Much of the discussion focused on whether the Obamacare law is an all-or-nothing proposition. While Clement, the states’ attorney, argued for invalidating the entire law, he conceded that there may be peripheral portions of the law that could be retained because they had no connection to the individual mandate. The government rejected the argument that all other provisions should fall if the individual mandate falls, indicating that it should be the prerogative of Congress, not the courts, to decide what Congress wanted to preserve in the remainder of the law. However, the government did concede that there were a few provisions such as non-discrimination, guaranteed issuance and community rating irrespective of an individual’s own health status that were tied very closely to the individual mandate.

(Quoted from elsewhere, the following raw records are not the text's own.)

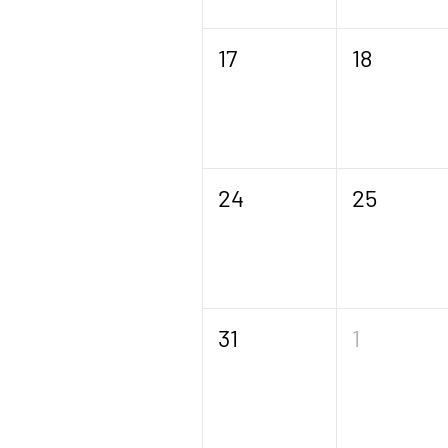
17
18
24
25
31
1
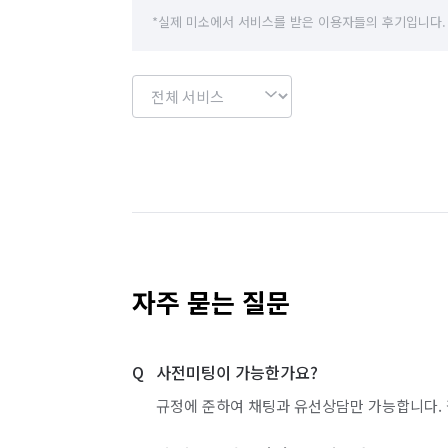
*실제 미소에서 서비스를 받은 이용자들의 후기입니다.
자주 묻는 질문
사전미팅이 가능한가요?
규정에 준하여 채팅과 유선상담만 가능합니다. 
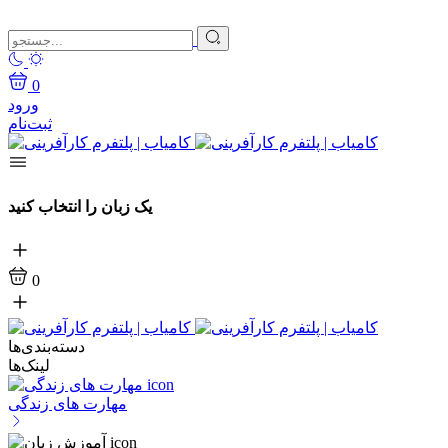
0
ورود
ثبت‌نام
یک زبان را انتخاب کنید
0
دسته‌بندی‌ها
لینک‌ها
مهارت های زندگی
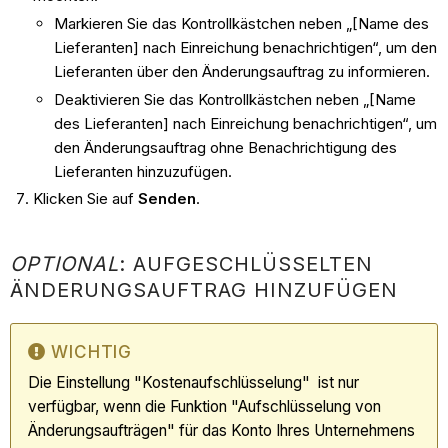
Markieren Sie das Kontrollkästchen neben „[Name des
Lieferanten] nach Einreichung benachrichtigen“, um den
Lieferanten über den Änderungsauftrag zu informieren.
Deaktivieren Sie das Kontrollkästchen neben „[Name
des Lieferanten] nach Einreichung benachrichtigen“, um
den Änderungsauftrag ohne Benachrichtigung des
Lieferanten hinzuzufügen.
Klicken Sie auf
Senden
.
OPTIONAL
: AUFGESCHLÜSSELTEN
ÄNDERUNGSAUFTRAG HINZUFÜGEN
WICHTIG
Die Einstellung "Kostenaufschlüsselung" ist nur
verfügbar, wenn die Funktion "Aufschlüsselung von
Änderungsaufträgen" für das Konto Ihres Unternehmens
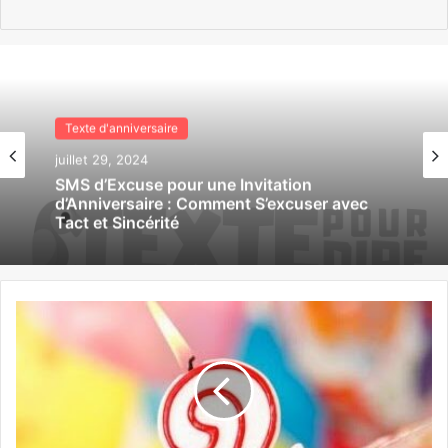
Texte d'anniversaire
juillet 29, 2024
SMS d’Excuse pour une Invitation
d’Anniversaire : Comment S’excuser avec
Tact et Sincérité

For that reason, they “rise or fall in a package.”
Conservative members of the Supreme Court expressed concern with allowing the rest of Obamacare to stand if the individual mandate – the heart of the law – were to be struck down. They were also uncomfortable with the notion of the Court trying to divine Congress’s intent as to which subset of provisions could remain without being adversely affected by the removal of the individual mandate provision. Justice Kennedy, for example, said that without the individual mandate provision Congress would be left with “a new regime that Congress did not provide for, did not consider.”
The more liberal members thought it would be preferable to perform what Justice Ginsburg called a “salvage job” rather than “wrecking operation.”
It is always a tricky business to try and predict the final outcome of a Supreme Court decision on a matter as controversial and far-reaching as the constitutionality of Obamacare. However, based on the line of questioning and comments made during the oral arguments, in particular by Justice Kennedy, it looks increasingly likely that the individual mandate – if not all of the provisions of Obamacare with which the individual mandate are interdependent – will be struck down as unconstitutional by a 5-4 vote.